16 or 17, characterized by the particular positioning of the virtual substrate (9) on the new substrate (7), defined by photolithography, to allow its integration with previously defined semiconductor circuits in the new bulk substrate (7), such as the cavity laser vertical and surface emission (VCSEL).

Process according to any one of Claims 1, 2, 3, 4, 5, 6, 7, 8, 9, 10, 11, 12, 13, 14, 15, 16, 17, 18 or 19, characterized in by the fact that a heat treatment ensures the bonding of the virtual substrate (9) to the new substrate (7).

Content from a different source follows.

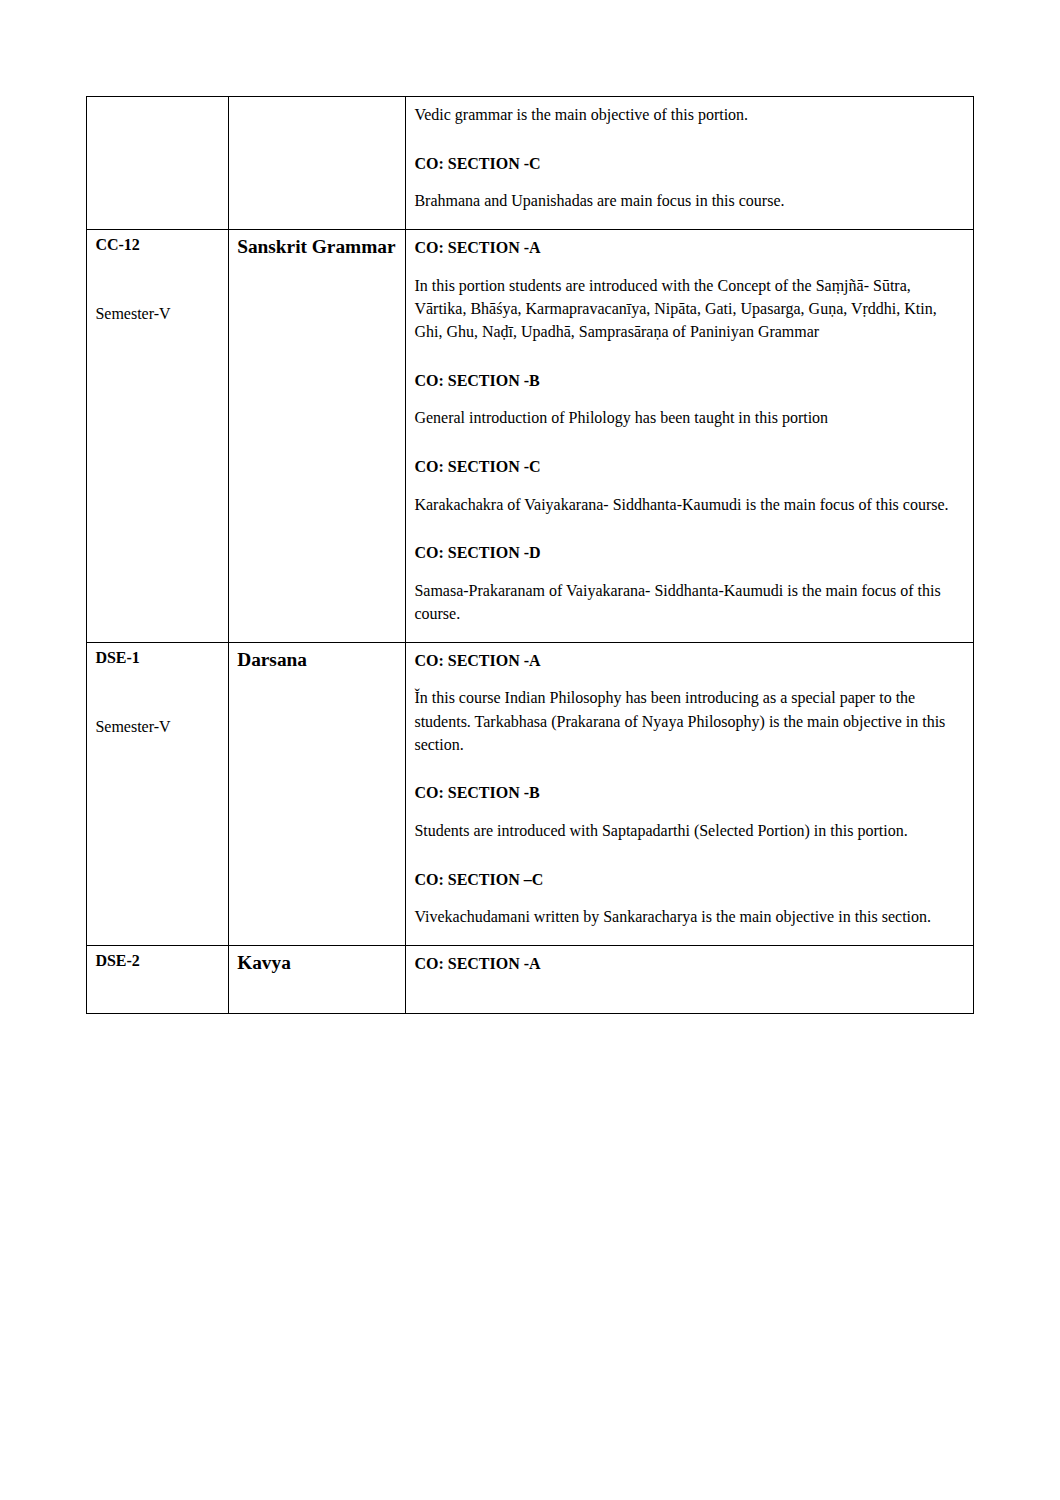| | | Vedic grammar is the main objective of this portion. CO: SECTION -C Brahmana and Upanishadas are main focus in this course. |
| CC-12 Semester-V | Sanskrit Grammar | CO: SECTION -A In this portion students are introduced with the Concept of the Saṃjñā- Sūtra, Vārtika, Bhāśya, Karmapravacanīya, Nipāta, Gati, Upasarga, Guṇa, Vṛddhi, Ktin, Ghi, Ghu, Naḍī, Upadhā, Samprasāraṇa of Paniniyan Grammar CO: SECTION -B General introduction of Philology has been taught in this portion CO: SECTION -C Karakachakra of Vaiyakarana- Siddhanta-Kaumudi is the main focus of this course. CO: SECTION -D Samasa-Prakaranam of Vaiyakarana- Siddhanta-Kaumudi is the main focus of this course. |
| DSE-1 Semester-V | Darsana | CO: SECTION -A Ǐn this course Indian Philosophy has been introducing as a special paper to the students. Tarkabhasa (Prakarana of Nyaya Philosophy) is the main objective in this section. CO: SECTION -B Students are introduced with Saptapadarthi (Selected Portion) in this portion. CO: SECTION –C Vivekachudamani written by Sankaracharya is the main objective in this section. |
| DSE-2 | Kavya | CO: SECTION -A |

Process according to either of claims 19 or 20, characterized in that a layer system comprising the virtual substrate (9) and the new bulk substrate (7) occurs.

 Process according to any one of the claims

19, 20 or 21, characterized by the fact that integration occurs by the formation of electrical contacts in the interdiffusion layer system.

 Process according to claim 1, 2, 19, 20 or 21, characterized in that the cleaning step initially includes the application of at least one solution selected from a group comprising solutions of sulfuric acid, SemiconClean 23 ( Furuuchi Chemical Corporation), dimethyl sulfoxide and acetone.

 Process according to Claim 23, characterized in that the cleaning step includes applying the cleaning solution followed by heat treatment to enable growth of semiconductor heterostructures on the assembly (10) by epitaxial growth.

 Process according to any one of the claims

23 or 24, characterized in that the cleaning step is completed by applying hydrogen to the layer system to enable growth of semiconductor heterostructures on the assembly (10) by epitaxial growth.